In our study, two joint layers are treated as an overall virtual layer and parallelized according to the strategy of polygon merging in the same layer (
Figure 7). The specific process is as follows:
(i) First, create a data structure featureInfo for each feature in each layer. The main member variables are fid, layer_num, hilbert_code, and mbr_pt. The fid is used to record the cursor of the feature in the layer. As a query condition for quickly extracting data in the future, layer_num records which layer is one of the filtering conditions of the data query. The hilbert_code defaults to a null value when the FeatureInfo is initialized, which is used to record the encoding of the Hilbert space sorting. Mbr_pt records the center point of the desired MBR as a feature point for Hilbert ordering.
typedef struct
{
long fid, hilber_code;
GTPoint* mbr_pt;
} featureInfo;
(ii) Put the featureInfo in the two layers into the vector array Vector<featureInfo*> and use the Hilbert spatial sorting function hilbert_sort() to sort and encode the elements in the array.
(iii) According to the number k of available computing nodes, the total n elements are sent to one node every n/k according to the Hilbert coding order. The polling method only sends the Hilbert space sorting number interval instead of sending the specific geometry object.
(iv) The child node receives the Hilbert space sorting coding interval, extracts the geometric objects of the feature from the local database according to fid and layer_num in featureInfo, and starts to merge the intersecting polygons in the interval.
(v) Continue the merge in the form of a single layer binary tree merge until all intersecting polygons are merged.
According to this layer, the overall layer is added to perform Hilbert sorting decomposition. The advantage is that the data is divided into non-redundant polygons of each node. The unique characteristics of Hilbert coded values can ensure the low coupling of joint calculation between processes. The binary tree parallel combination can reduce the pressure of the main node recovery. Therefore, the scheme is feasible, and theoretically, an acceleration effect can be obtained. The following is an experimental verification of the multi-layer Hilbert joint method using actual data.
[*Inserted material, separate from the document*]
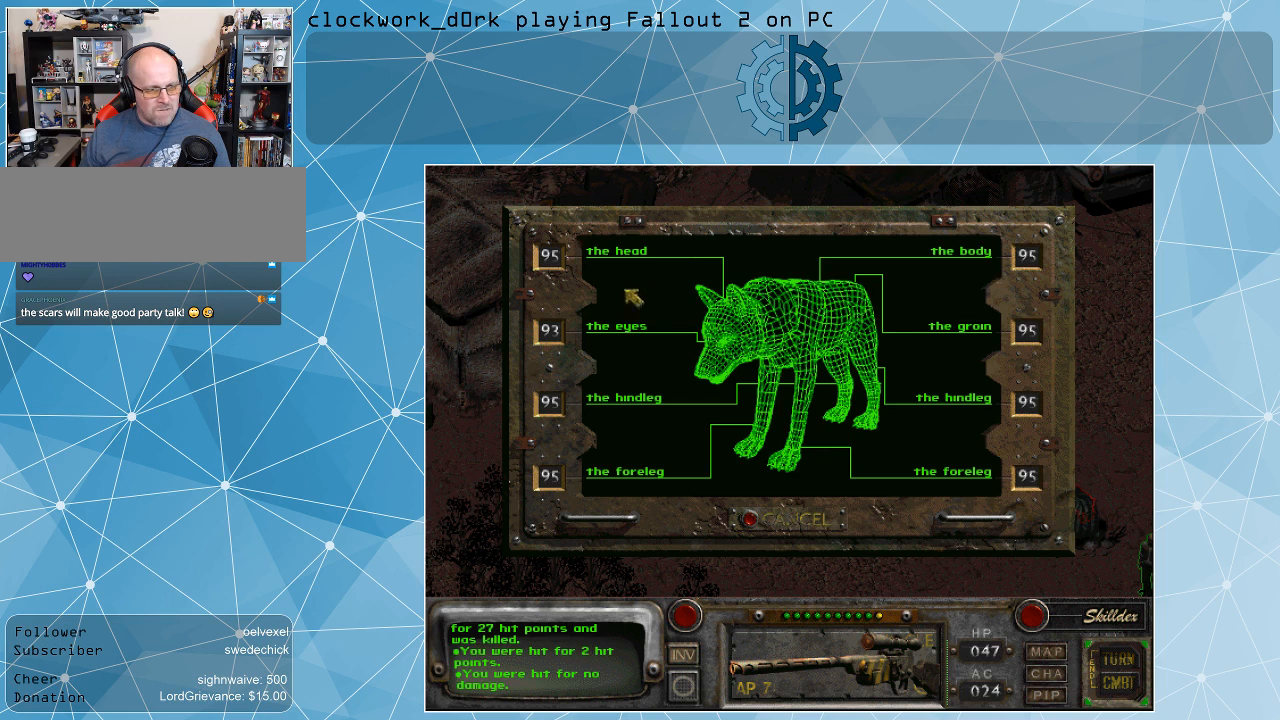
{"keys": [], "mouse": ["left"], "events": [[434, "mouse_left", "down"]]}
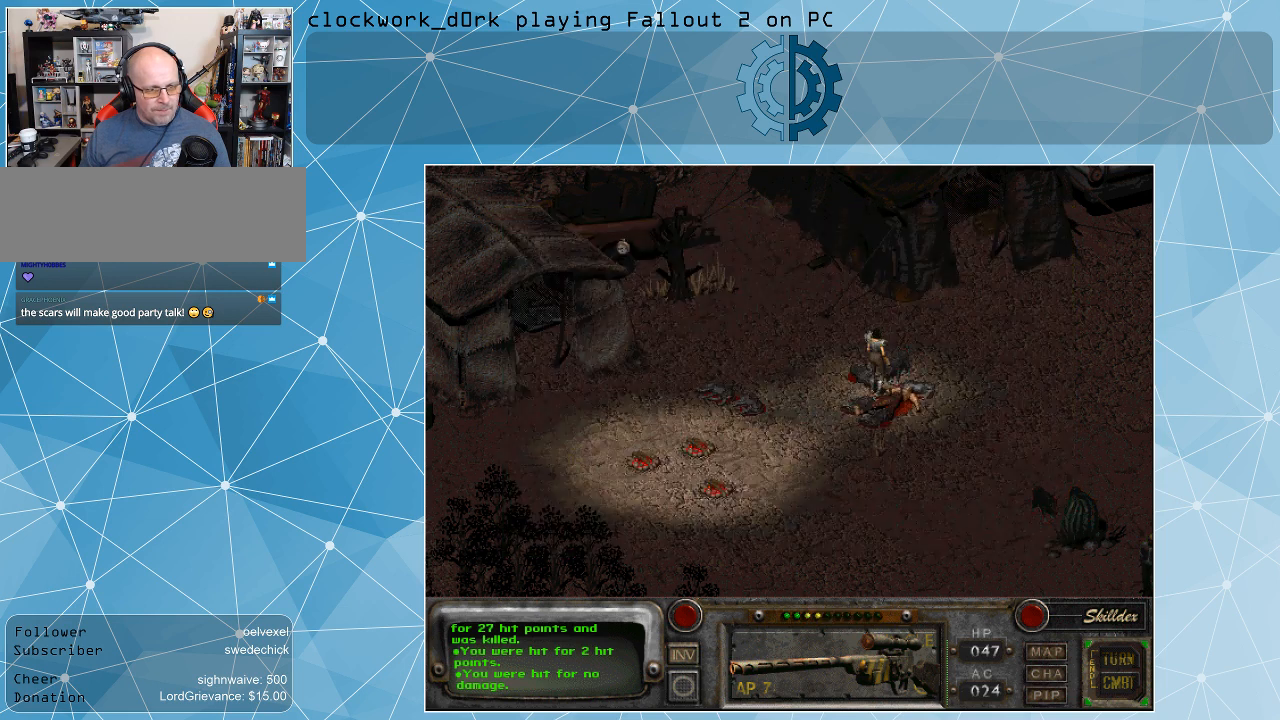
{"keys": [], "mouse": [], "events": [[34, "mouse_left", "up"]]}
The computational complexity of this algorithm is Ο(N+K), which is derived from the count of polygons for the overlayed map layers. Given N polygons in each layer, if using the brute-force overlay test, the complexity of this algorithm should be Ο(N2). However, we performed an intersecting filter process that can exclude the unnecessary computing for polygons that do not overlay to each other in the space. Thus, there would be K polygons in the overlayed layer that participate in overlay computation. Ultimately, the complexity of this algorithm should be Ο(N+K).